[[ Record excerpts open ]]

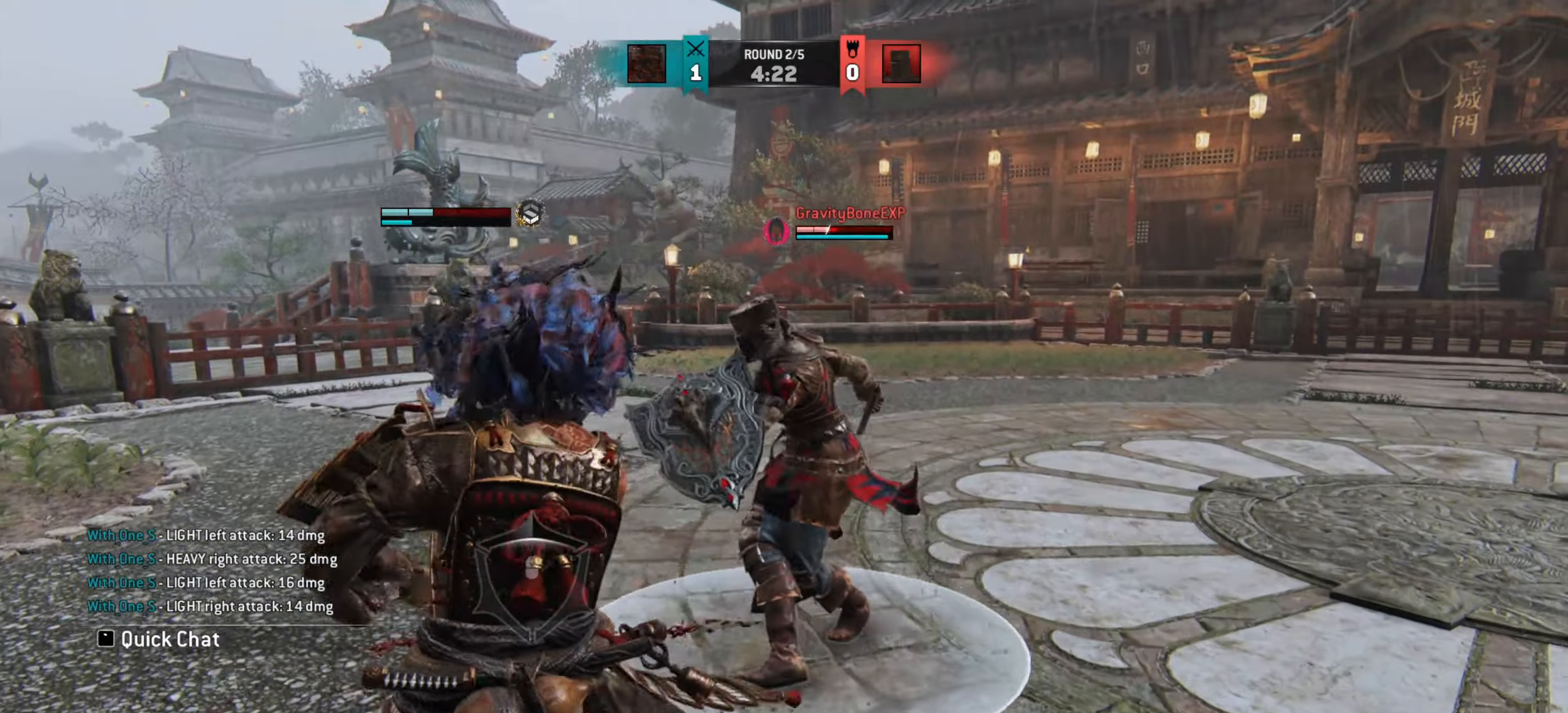
{"keys": ["d"], "mouse": [], "events": [[134, "d", "down"], [267, "w", "up"]]}
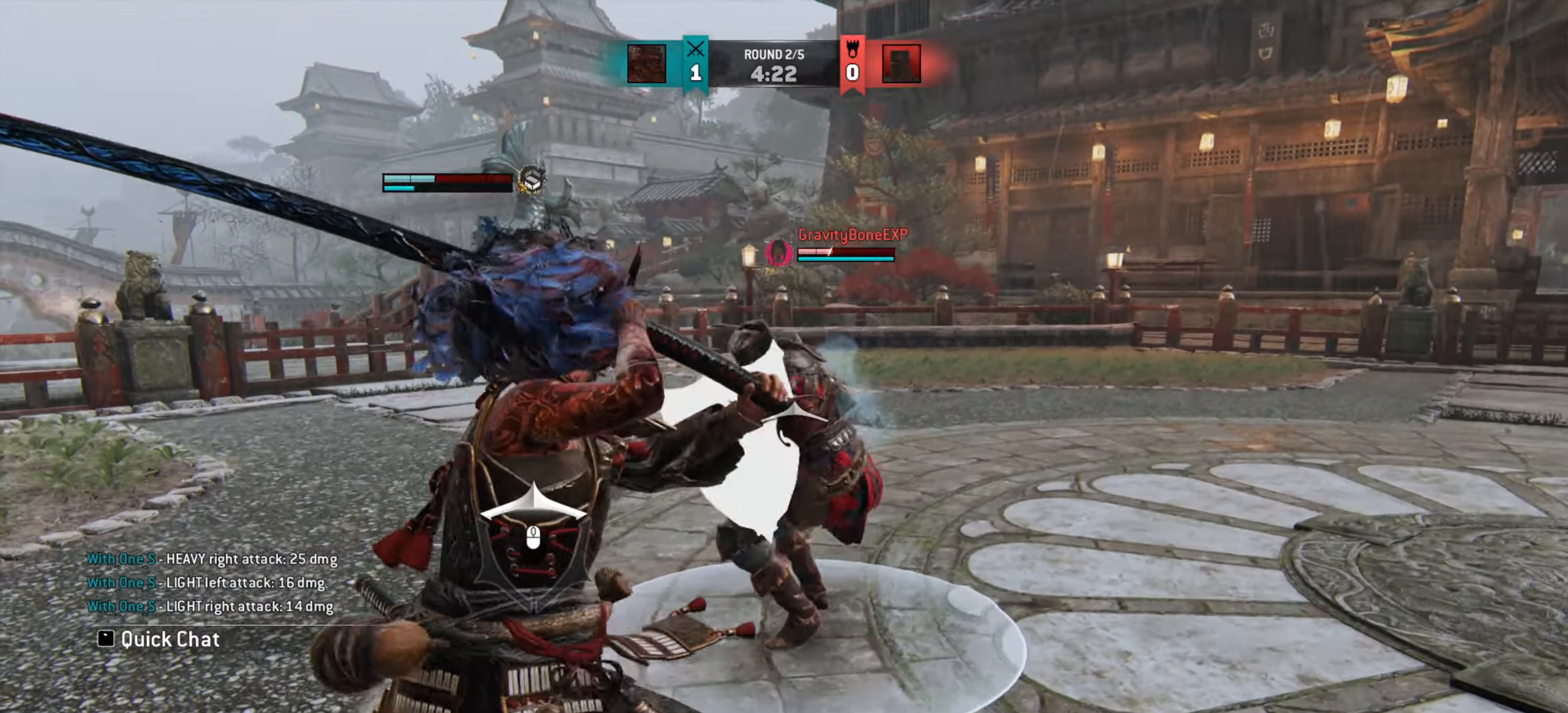
{"keys": ["d"], "mouse": [], "events": []}
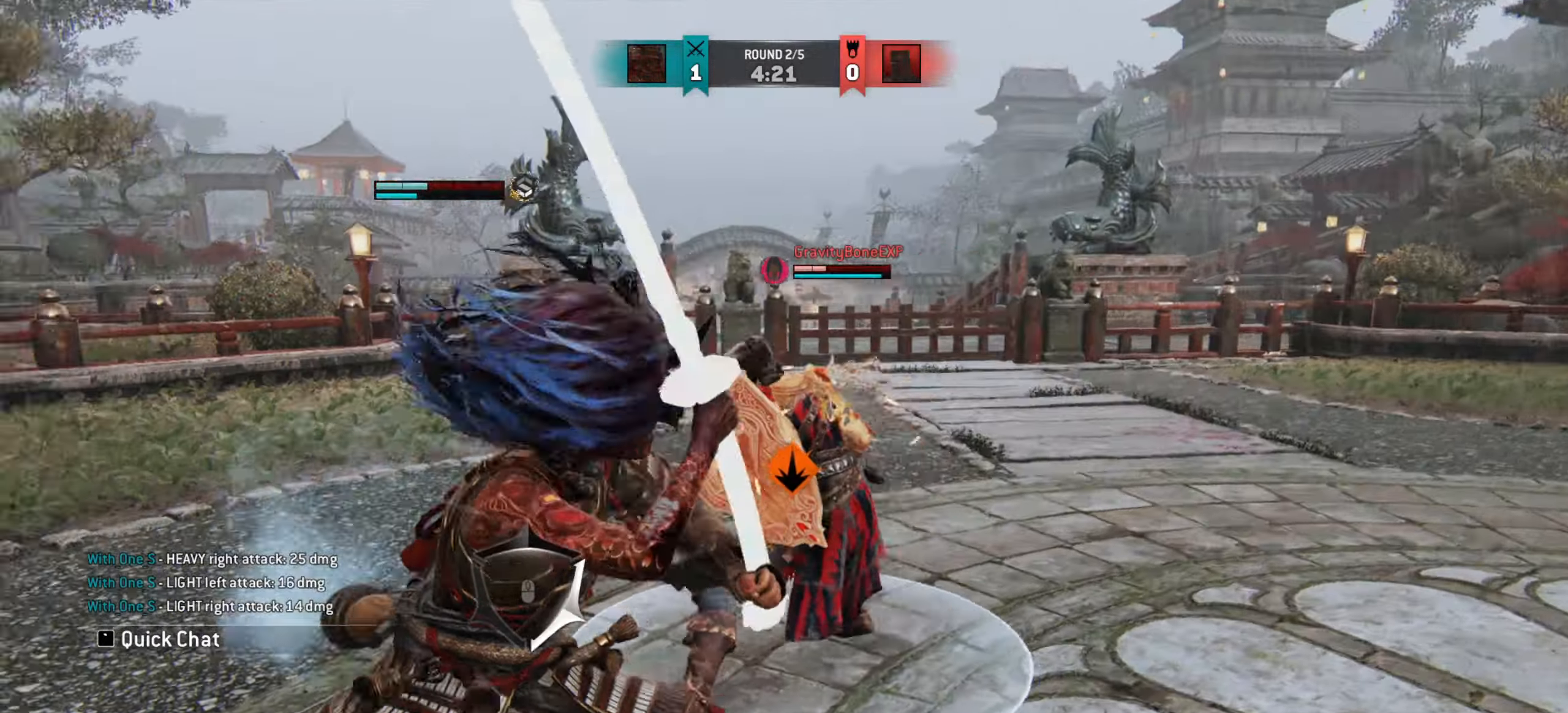
{"keys": ["w"], "mouse": [], "events": [[34, "d", "up"], [501, "w", "down"]]}
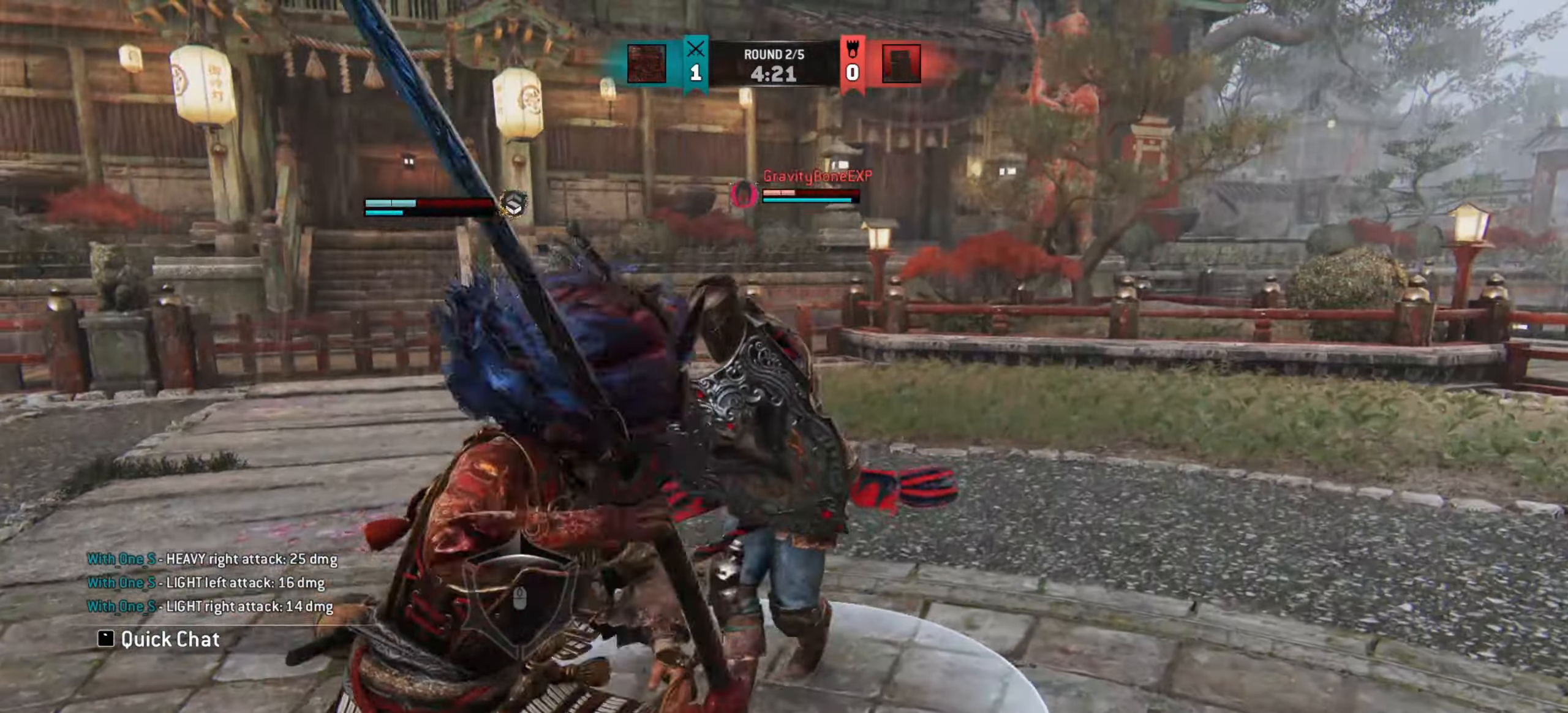
{"keys": ["w"], "mouse": [], "events": []}
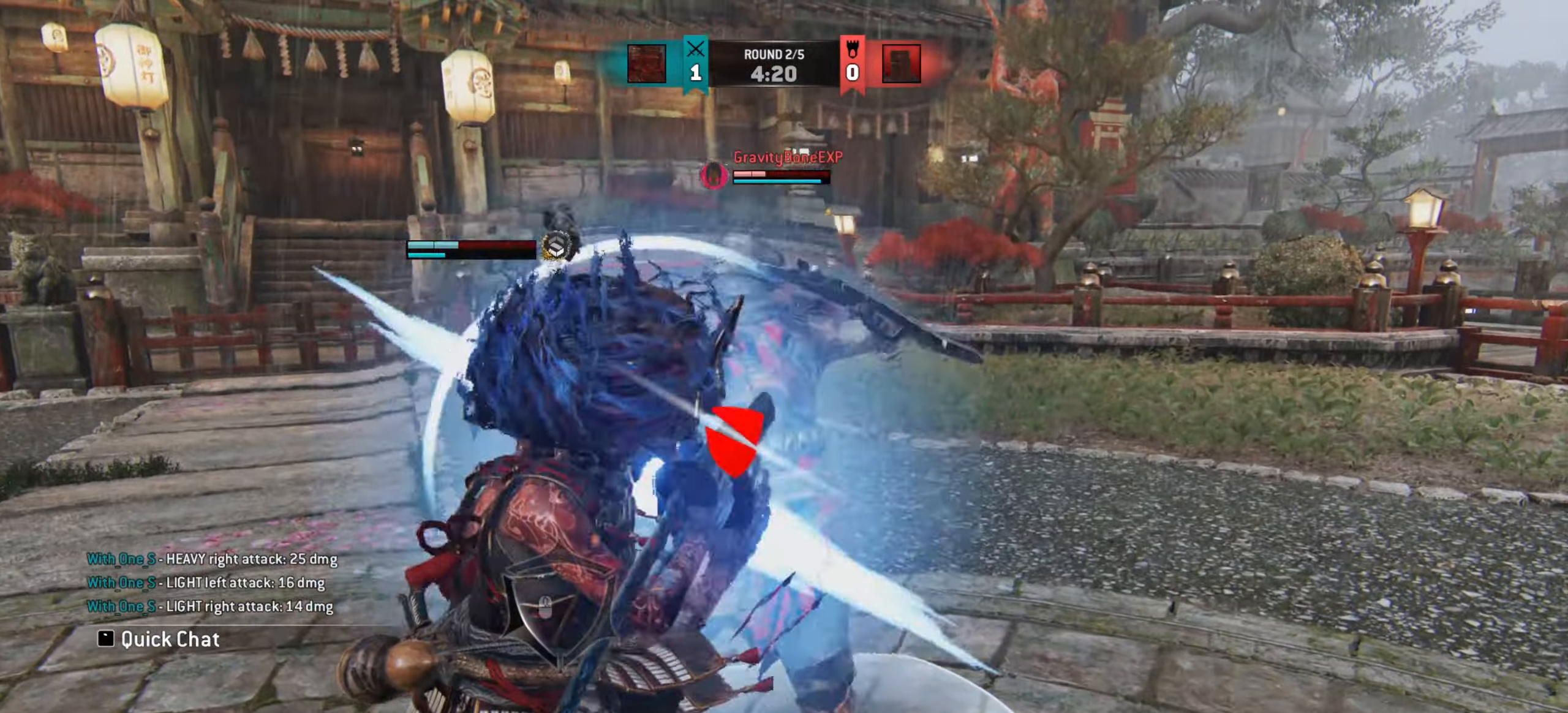
{"keys": [], "mouse": [], "events": [[50, "w", "up"]]}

[[ Record excerpts closed ]]

What this task involves — Check each line above for the string "down" and copy the ones that have it.

Result of the task —
{"keys": ["d"], "mouse": [], "events": [[134, "d", "down"], [267, "w", "up"]]}
{"keys": ["w"], "mouse": [], "events": [[34, "d", "up"], [501, "w", "down"]]}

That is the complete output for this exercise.